To-do list -
a - Reproduce word for word the stretch of the model rocket passage from "(This planet is" through "of just beginning.".
b - Continue the passage about the model rocket launch in Florida from the point where it stops.

Article -
Authors: Margaret Lazarus Dean
As the exhausted rocket drifts down and down, I can make out the dark stripes of my hair bands along its fuselage. The horizon heaves itself up into the frame—a row of perfect white clouds, a soccer goal, a faraway stand of perfect green palm trees, some stucco houses. Florida. Watching the video today, on a cool gray day in Tennessee, the sight of those palm trees stirs in me something like homesickness, though Florida has never been my home, though I still don’t understand it. What was the metaphor I thought would present itself in this rocket launch? When I watch the video, I can’t quite remember. Something about a success after yesterday’s scrub, a joke about SpaceX or about my scrubless record, but when I watch the little video in my phone I feel only the weird spaceport homesickness, that Florida nostalgia, and then the surprise and pleasure of how high and fast the actual model rocket flies. After it finishes drifting back to earth and plops itself unceremoniously onto the grass, the camera swings around again to find my friend Omar walking toward me, a huge smile on his face.
“That was a success,” my voice says, and Omar laughs happily, and then the video ends.
,
.
(This planet is the cradle of human reason, but one cannot live in a cradle forever.)
—Konstantin Tsiolkovsky, 1911
There can be no thought of finishing [work on rockets], for “aiming at the stars,” both literally and figuratively, is a problem to occupy generations, so that no matter how much progress one makes, there is always the thrill of just beginning.

Given data -
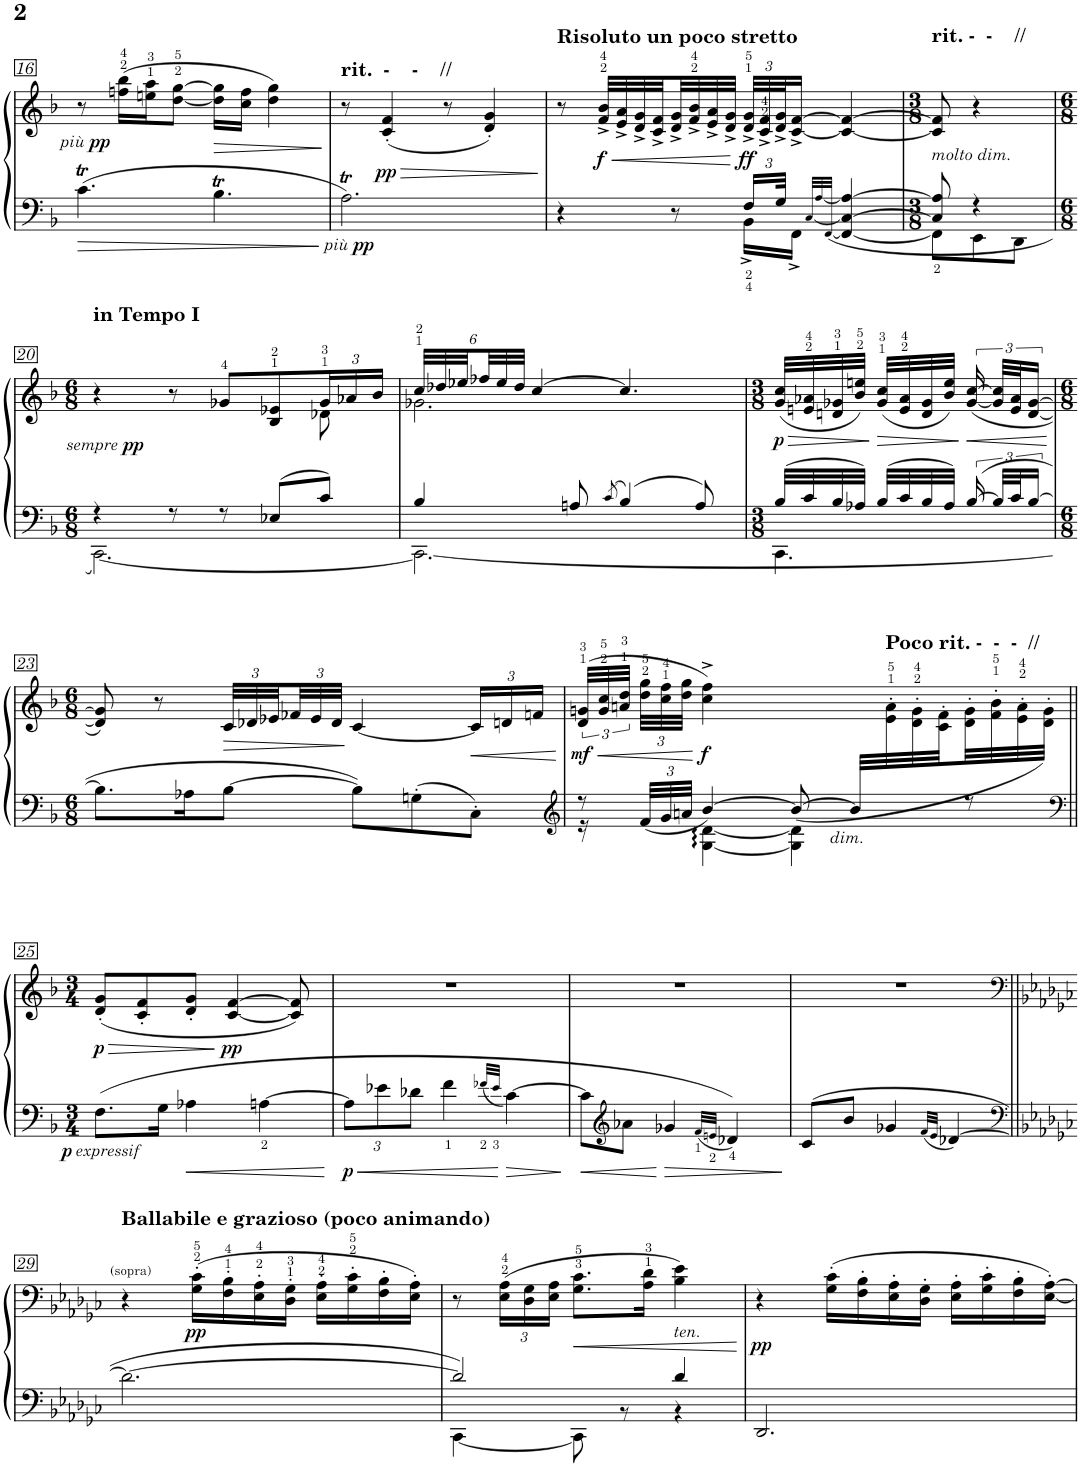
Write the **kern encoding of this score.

**kern	**kern	**dynam
*part1	*part1	*part1
*staff2	*staff1	*staff1/2
*I"III	*	*
!!LO:PB:g=z
*clefF4	*clefG2	*
*k[b-]	*k[b-]	*
*M6/8	*M6/8	*
=16	=16	=16
!	!	!LO:HP:b=2
!	!	!LO:DY:n=1:b
!	!	!LO:DY:n=2:b
4.cT\	8r	> other-dynamics pp
.	(16ffn\ 16bb-\LL	.
.	16een\ 16aa\J	.
.	[8dd\ [8gg\J	.
!	!	!LO:HP:b
4.B-T\	16dd\] 16gg\]LL	>
.	16cc\ 16ff\JJ	.
.	4dd\ 4gg\)	.
.	.	]
=17	=17	=17
!	!LO:TX:a:B:t=rit.  -    -    //	!
!	!	!LO:DY:b=2
!	!	!LO:DY:n=1:b=2
2.At\	8r	other-dynamics pp
!	!	!LO:HP:b
!	!	!LO:DY:n=2:b
.	(4c/' 4f/'	> pp
.	8r	.
.	4d/' 4g/')	.
.	.	]
=18	=18	=18
*^	*	*
!	!	!LO:TX:a:B:t=Risoluto un poco stretto	!
4r	4.ryy	8r	.
!	!	!	!LO:HP:b
!	!	!	!LO:DY:n=1:b
.	.	32f/^ 32b-/^LLL	< f
.	.	32e/^ 32a/^	.
.	.	32d/^ 32g/^	.
.	.	32c/^ 32f/^	.
8r	.	32d/^ 32g/^	.
.	.	32f/^ 32b-/^	.
.	.	32e/^ 32a/^	.
.	.	32d/^ 32g/^JJJ	.
*	*Xbrackettup	*Xbrackettup	*
!	!	!	!LO:DY:n=2:b
16BB-^\LL	24F/LL	48d/^ 48g/^LLL	] ff
.	.	48c/^ 48f/^	.
.	48G/JJk	48d/^ 48g/^J	.
16FF^<\JJ	4ryy	[16c/^ [16f/^JJ	.
[32qC/LLL	.	.	.
[32qA/	.	.	.
[32qFF/JJJ	.	.	.
4FF/_ 4C/_ 4A/_	.	4c/_ 4f/_	.
.	16ryy	.	.
=19	=19	=19	=19
*M3/8	*	*M3/8	*
!	!	!LO:TX:a:B:t=rit. -  -    //	!
!	!	!LO:TX:b:i:t=molto dim.	!
8C/] 8A/]	8FF\L]	8c/] 8f/]	.
4r	8EE\	4r	.
.	8DD\J	.	.
!!LO:LB:g=z
=20	=20	=20	=20
*M6/8	*	*M6/8	*
*	*	*^	*
!	!	!LO:TX:a:B:t=in Tempo I	!	!
!	!	!	!	!LO:DY:b
!	!	!	!	!LO:DY:n=1:b
4r	[2.CC\	4r	8ryy	other-dynamics pp
*	*	*v	*v	*
8r	.	8r	.
8r	.	8g-X/L	.
8E-X/L	.	8B-/ 8e-X/	.
*	*	*^	*
8c/J	.	24g-/L	8d-X\	.
.	.	24a-X/	.	.
.	.	24b-/JJ	.	.
=21	=21	=21	=21	=21
4B-/	2.CC\_	48cc/LLL	2.g-X\	.
.	.	48dd-X/	.	.
.	.	48ee-X/JJ	.	.
.	.	48ff-X/LL	.	.
.	.	48ee-/	.	.
.	.	48dd-/JJJ	.	.
.	.	[4cc/	.	.
8An/	.	.	.	.
8qc/	.	.	.	.
4B-/	.	4.cc/]	.	.
8A/	.	.	.	.
*	*	*v	*v	*
=22	=22	=22	=22
*M3/8	*	*M3/8	*
!	!	!	!LO:HP:b
!	!	!	!LO:DY:n=1:b
32B-/LLL	4.CC\	(32g/ 32cc/LLL	> p
32c/	.	32en/ 32a-X/	.
32B-/	.	32dn/ 32g-X/	.
32A-X/JJJ	.	32b-/ 32een/JJJ)	.
!	!	!	!LO:HP:n=1:b
32B-/LLL	.	(32g-/ 32cc/LLL	[ >
32c/	.	32e/ 32a-/	.
32B-/	.	32d/ 32g-/	.
32A-/JJJ	.	32b-/ 32ee/JJJ)	.
*brackettup	*	*brackettup	*
!	!	!	!LO:HP:n=1:b
[24B-/	.	([24g-/ [24cc/	] <
48B-/LLL]	.	48g-/] 48cc/]LLL	.
48c/J	.	48e/ 48a-/J	.
[24B-/JJ	.	[24d/ [24g-/JJ	.
*v	*v	*	*
.	.	]
!!LO:LB:g=z
=23	=23	=23
*M6/8	*M6/8	*
8.B-\L]	8d/] 8g-/])	.
.	8r	.
16A-X\K	.	.
*	*Xbrackettup	*
!	!	!LO:HP:b
[8B-\J	48c/LLL	>
.	48d-X/	.
.	48e-X/JJ	.
.	48f-X/LL	.
.	48e-/	.
.	48d-/JJJ	.
8B-\L]	[4c/	[
8Gn'\	.	.
!	!	!LO:HP:b
8C'\J	24c/LL]	<
.	24dn/	.
.	24fn/JJ	.
.	.	]
=24	=24	=24
*clefG2	*	*
*^	*	*
*	*	*brackettup	*
!	!	!	!LO:HP:b
*	*	*^	*
!	!	!	!	!LO:DY:n=1:b
8r	16r	(48d/ 48gn/LLL	32ryy	< mf
.	.	48g/ 48cc/	.	.
*	*	*v	*v	*
.	.	48an/ 48dd/JJJ	.
*	*Xbrackettup	*Xbrackettup	*
.	48f/LLL	48dd\ 48gg\LLL	.
.	48g/	48cc\ 48ff\	.
.	48an/JJJ	48dd\ 48gg\JJJ	.
!	!	!	!LO:DY:n=2:b
[4G\ [<4d\	[4b-/	4cc\^ 4ff\^)	[ f
4G\] 4d\]	(8b-/_	8ryy	.
!	!LO:TX:b:i:t=dim.	!	!
.	32b-/LLL]	8ryy	.
*	*	*^	*
!	!	!	!LO:TX:a:B:t=Poco rit. -  -  -  //	!
.	8..ryy	.	32e\'>>> 32a\'>>>	.
.	.	.	32d\'>>> 32g\'>>>	.
.	.	.	32c\'> 32f\'>	.
8r	.	8ryy	32d\'> 32g\'>	.
.	.	.	32f\'>>> 32b-\'>>>	.
.	.	.	32e\'>>> 32a\'>>>	.
.	.	.	32d\'> 32g\'>JJJ)	.
*v	*v	*	*	*
*	*v	*v	*
!!LO:LB:g=z
=25||	=25||	=25||
*clefF4	*	*
*M3/4	*M3/4	*
*	*^	*
!	!	!	!LO:HP:b
!	!	!	!LO:DY:n=1:b=2
!	!	!	!LO:DY:n=2:b=2
!	!	!	!LO:DY:n=3:b
*	*v	*v	*
8.F\L	(8d/' 8g/'L	> p other-dynamics p
.	8c/' 8f/'	.
16G\Jk	.	.
4A-X\	8d/' 8g/'J	.
!	!	!LO:DY:n=4:b
.	[4c/ [4f/	[ pp
[4An\	.	.
.	8c/] 8f/])	.
.	.	]
=26	=26	=26
!	!	!LO:DY:b=2
12A\L]	2.r	p
12e-X\	.	.
12d-X\J	.	.
4f\	.	.
32qf-X/LLL	.	.
32qe-/JJJ	.	.
[4c\	.	.
=27	=27	=27
8c\L]	2.r	.
*clefG2	*	*
8a-X\J	.	.
!	!	!LO:HP:b=2
4g-X/	.	>
32qf/LLL	.	.
32qen/JJJ	.	.
4d-X/	.	.
=28	=28	=28
8c/L	2.r	.
8b-/J	.	.
4g-X/	.	.
32qf/LLL	.	.
32qe/JJJ	.	.
[>4d-X/	.	.
!!LO:LB:g=z
=29||	=29||	=29||
*clefF4	*clefF4	*
*k[b-e-a-d-g-c-]	*k[b-e-a-d-g-c-]	*
!	!LO:TX:a:B:t=Ballabile e grazioso (poco animando)	!
!	!LO:TX:a:t=(sopra)	!
2.d-\_	4r	.
!	!	!LO:DY:b
.	(16G-\' 16c-\'LL	pp
.	16F\' 16B-\'	.
.	16E-\' 16A-\'	.
.	16D-\' 16G-\'JJ	.
.	16E-\' 16A-\'LL	.
.	16G-\' 16c-\'	.
.	16F\' 16B-\'	.
.	16E-\' 16A-\'JJ)	.
=30	=30	=30
*^	*	*
2d-/]	[4CC-\	8r	.
.	.	(24E-\ 24A-\LL	.
.	.	24D-\ 24G-\	.
.	.	24E-\ 24A-\JJ	.
.	8CC-\]	8.G-\ 8.c-\L	.
.	8r	.	.
.	.	16A-\ 16d-\Jk	.
!	!	!LO:TX:b:i:t=ten.	!
4d-/	4r	4B-\ 4e-\)	.
*v	*v	*	*
.	.	]
=31	=31	=31
!	!	!LO:DY:b
2.DD-/	4r	pp
.	(16G-\' 16c-\'LL	.
.	16F\' 16B-\'	.
.	16E-\' 16A-\'	.
.	16D-\' 16G-\'JJ	.
.	16E-\' 16A-\'LL	.
.	16G-\' 16c-\'	.
.	16F\' 16B-\'	.
.	[16E-\' [16A-\'JJ)	.
=	=	=
*-	*-	*-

Answers given -
a -
(This planet is the cradle of human reason, but one cannot live in a cradle forever.)
—Konstantin Tsiolkovsky, 1911
There can be no thought of finishing [work on rockets], for “aiming at the stars,” both literally and figuratively, is a problem to occupy generations, so that no matter how much progress one makes, there is always the thrill of just beginning.

b -
—Robert Goddard, 1932
On August 6, 2012, the Mars rover Curiosity approached the surface of Mars after a nine-month journey through interplanetary space. At NASA’s Jet Propulsion Laboratory in Pasadena, California, a room full of flight controllers and engineers bit their nails and paced the floor while Curiosity went through its complicated and daring entry sequence, nicknamed the “seven minutes of terror.” Flight control erupted in emotion when the signal indicated that Curiosity was safe on Mars. A record number of people (3.2 million) watched the landing live online, so many that the server became overloaded and temporarily shut down. A crowd gathered in Times Square to watch the landing on the big screen together, and after the successful touchdown chanted “NASA! NASA! NASA!” Millions more watched subsequently on YouTube. The flight director, a young man with a Mohawk named Bobak Ferdowsi, became an instant Internet celebrity and gained twenty thousand Twitter followers in twelve hours.
The enormous level of enthusiasm for Curiosity was encouraging for space fans like me still mourning shuttle. NASA’s deft handling of social media seemed to come to the attention of more people than ever. Curiosity has 1.4 million Twitter followers who watch its progress each day on the surface of Mars. The extent to which so many people seem to feel a personal connection to a robot, the sort of mission that used to be dismissed as too boring to keep the public interest, gives me hope. And the enthusiasm only serves to underscore the frustrating notion that Twitter might have been able to save the shuttle, if only it had come along a few years earlier.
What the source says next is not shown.